Sporadic fundic gland polyps with epithelial dysplasia : evidence for preferential targeting for mutations in the adenomatous polyposis coli gene.

Gastric fundic gland polyps (FGPs) occur in two distinct clinicopathological scenarios: sporadic and familial adenomatous polyposis (FAP) associated. FAP-associated FGPs arise through somatic second hit alterations of the adenomatous polyposis coli (APC) gene and frequently demonstrate epithelial dysplasia (Am J Pathol 2000, 157:747-754). Sporadic FGPs, in contrast, tend to contain beta-catenin gene mutations and only infrequently show dysplasia (Am J Pathol 2001, 158:1005-1010). However, sporadic FGPs with dysplasia have not been previously investigated. We studied 13 sporadic FGPs with surface/foveolar low-grade dysplasia or changes indefinite for dysplasia for alterations in the APC/beta-catenin pathway, using chromosome 5q allelic loss assays and direct DNA sequencing of the mutation cluster region in exon 15 of APC and the phosphorylation region in exon 3 of beta-catenin. In addition, to evaluate for possible additional genetic alterations in FGPs, all cases were evaluated for microsatellite instability using fluorescent-based amplification of a standard panel of five microsatellite markers. Alterations in APC were present in seven (53.8%) FGPs, including two cases with bi-allelic APC inactivation (truncating intragenic mutation plus 5q allelic loss), two cases with APC mutation only, and three cases with 5q allelic loss only. In contrast, only two (15.4%) FGPs contained stabilizing beta-catenin mutations. All 13 FGPs were microsatellite stable.

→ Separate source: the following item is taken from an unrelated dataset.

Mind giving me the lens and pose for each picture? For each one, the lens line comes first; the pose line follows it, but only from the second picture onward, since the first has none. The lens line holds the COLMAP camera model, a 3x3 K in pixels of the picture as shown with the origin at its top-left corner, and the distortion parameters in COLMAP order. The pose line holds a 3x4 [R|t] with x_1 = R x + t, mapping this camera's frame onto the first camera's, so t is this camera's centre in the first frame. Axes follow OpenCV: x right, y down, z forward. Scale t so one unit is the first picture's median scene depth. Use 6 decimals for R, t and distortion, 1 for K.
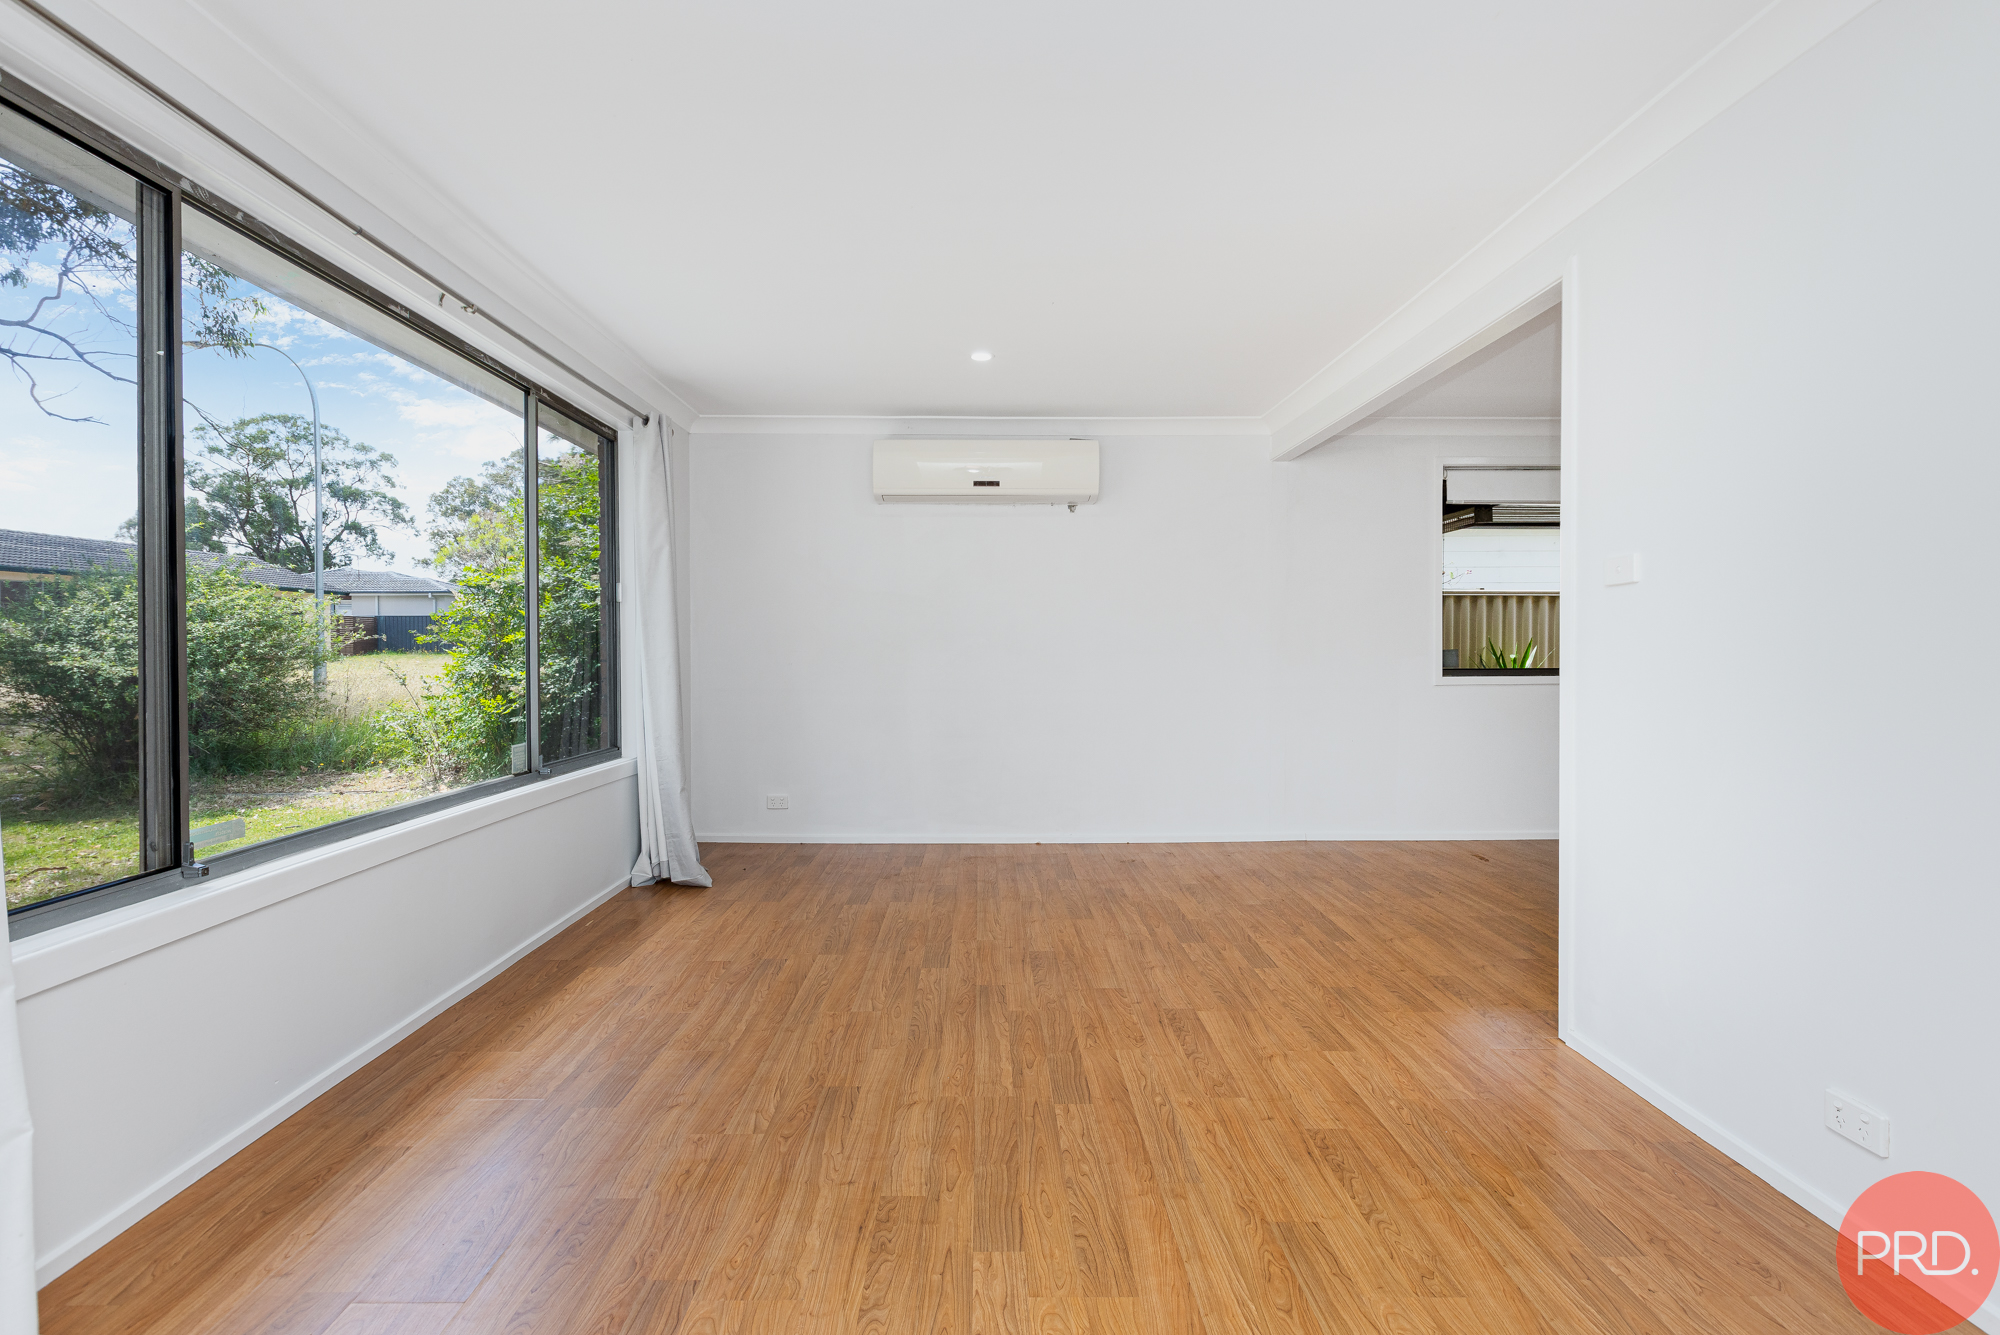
lens RADIAL K [[907.9, 0, 1012.1], [0, 907.9, 640.2], [0, 0, 1]] dist [0.001373, -0.001256]
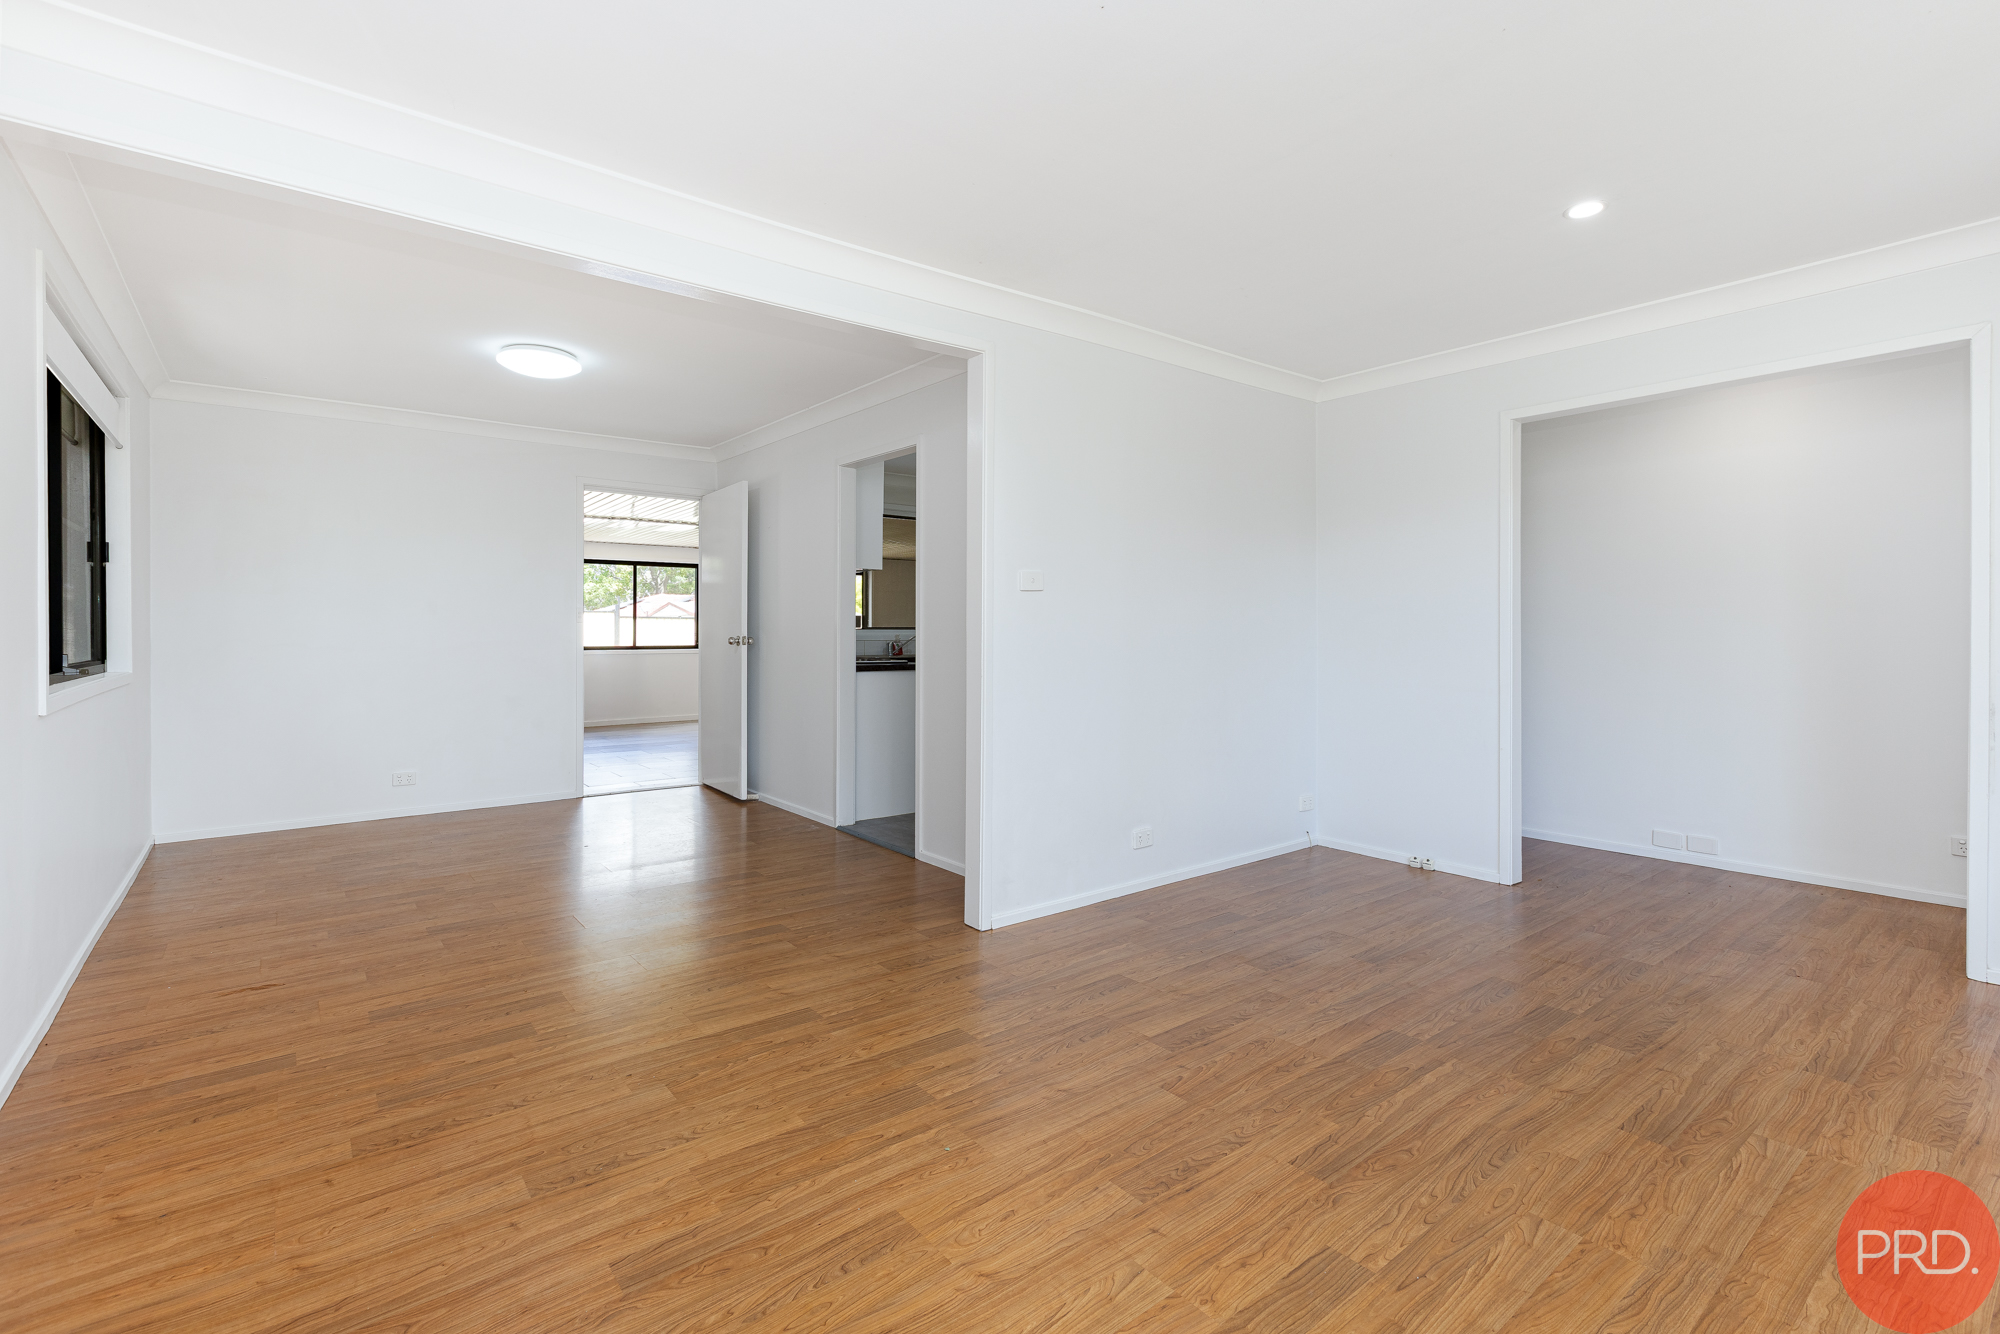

These results indicate that sporadic FGPs with dysplasia/indefinite for dysplasia are molecularly similar to FAP-associated FGPs, and are dissimilar to the more common sporadic nondysplastic FGPs. Mutations in APC and beta-catenin, despite occurring in the same genetic pathway, show differing biological properties, a phenomenon that has previously been demonstrated in colorectal neoplasms. The lack of microsatellite instability in FGPs in this study and of K-ras mutations in a previous study suggests that secondary genetic alterations are rare in both dysplastic and nondysplastic FGPs.